[Stored data]
____
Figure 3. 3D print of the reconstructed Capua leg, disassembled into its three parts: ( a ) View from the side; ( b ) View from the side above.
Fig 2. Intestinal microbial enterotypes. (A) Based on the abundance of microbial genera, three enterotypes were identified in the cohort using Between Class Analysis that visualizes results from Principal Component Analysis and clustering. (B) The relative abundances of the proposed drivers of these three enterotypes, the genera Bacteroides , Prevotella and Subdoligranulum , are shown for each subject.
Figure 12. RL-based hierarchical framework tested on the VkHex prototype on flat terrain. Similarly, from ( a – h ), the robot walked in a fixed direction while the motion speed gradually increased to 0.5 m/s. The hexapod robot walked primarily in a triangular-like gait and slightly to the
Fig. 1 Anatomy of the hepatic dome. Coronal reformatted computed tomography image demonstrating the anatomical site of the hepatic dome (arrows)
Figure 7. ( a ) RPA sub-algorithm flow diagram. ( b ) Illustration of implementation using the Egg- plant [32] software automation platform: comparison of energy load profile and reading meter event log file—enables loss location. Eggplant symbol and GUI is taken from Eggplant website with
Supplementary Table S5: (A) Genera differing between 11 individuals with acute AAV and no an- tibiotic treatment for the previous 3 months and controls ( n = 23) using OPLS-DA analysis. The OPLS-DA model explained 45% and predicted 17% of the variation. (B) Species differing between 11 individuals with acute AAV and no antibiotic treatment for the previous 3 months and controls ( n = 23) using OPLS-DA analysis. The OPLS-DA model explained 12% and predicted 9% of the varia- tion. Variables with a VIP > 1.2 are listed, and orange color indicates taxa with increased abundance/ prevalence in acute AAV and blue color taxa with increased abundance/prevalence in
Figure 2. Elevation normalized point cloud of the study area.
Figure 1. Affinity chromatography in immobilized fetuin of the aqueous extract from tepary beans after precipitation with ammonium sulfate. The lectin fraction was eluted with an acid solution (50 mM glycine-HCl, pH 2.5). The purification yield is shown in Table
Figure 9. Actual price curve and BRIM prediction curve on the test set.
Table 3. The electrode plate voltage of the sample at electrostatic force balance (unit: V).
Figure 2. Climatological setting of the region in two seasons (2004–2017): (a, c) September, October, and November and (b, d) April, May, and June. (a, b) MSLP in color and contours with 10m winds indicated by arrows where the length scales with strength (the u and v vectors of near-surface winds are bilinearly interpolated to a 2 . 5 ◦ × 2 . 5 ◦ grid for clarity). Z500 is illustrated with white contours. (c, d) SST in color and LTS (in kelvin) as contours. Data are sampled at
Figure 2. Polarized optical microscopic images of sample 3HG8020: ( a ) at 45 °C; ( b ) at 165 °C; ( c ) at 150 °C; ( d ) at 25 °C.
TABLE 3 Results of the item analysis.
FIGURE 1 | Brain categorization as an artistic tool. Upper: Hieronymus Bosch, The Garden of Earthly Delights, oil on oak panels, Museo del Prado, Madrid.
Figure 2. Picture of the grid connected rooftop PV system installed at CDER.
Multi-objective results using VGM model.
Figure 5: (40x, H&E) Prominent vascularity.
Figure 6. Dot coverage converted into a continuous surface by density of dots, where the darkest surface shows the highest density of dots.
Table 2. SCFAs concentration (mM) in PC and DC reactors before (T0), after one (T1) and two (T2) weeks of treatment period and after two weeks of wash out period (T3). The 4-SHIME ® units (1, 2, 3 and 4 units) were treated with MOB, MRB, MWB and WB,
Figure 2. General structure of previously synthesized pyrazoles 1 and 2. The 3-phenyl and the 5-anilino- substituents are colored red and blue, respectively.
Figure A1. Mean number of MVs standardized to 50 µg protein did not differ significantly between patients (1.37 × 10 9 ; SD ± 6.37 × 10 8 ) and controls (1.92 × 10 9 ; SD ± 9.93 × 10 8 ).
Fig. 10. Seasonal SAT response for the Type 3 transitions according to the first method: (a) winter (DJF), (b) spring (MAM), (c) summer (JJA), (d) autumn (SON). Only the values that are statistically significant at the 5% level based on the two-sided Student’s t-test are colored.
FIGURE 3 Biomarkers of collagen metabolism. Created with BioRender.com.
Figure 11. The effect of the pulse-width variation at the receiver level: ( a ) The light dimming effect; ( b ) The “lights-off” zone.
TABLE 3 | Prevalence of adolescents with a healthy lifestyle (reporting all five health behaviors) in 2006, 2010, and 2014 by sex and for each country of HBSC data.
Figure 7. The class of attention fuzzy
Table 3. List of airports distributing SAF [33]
____
- _What you will do_
Please retype, without any change, the line containing "TABLE 3 | Prevalence" and every line after it to the end of the entries above, and only those.

- _Response to this exercise_
TABLE 3 | Prevalence of adolescents with a healthy lifestyle (reporting all five health behaviors) in 2006, 2010, and 2014 by sex and for each country of HBSC data.
Figure 7. The class of attention fuzzy
Table 3. List of airports distributing SAF [33]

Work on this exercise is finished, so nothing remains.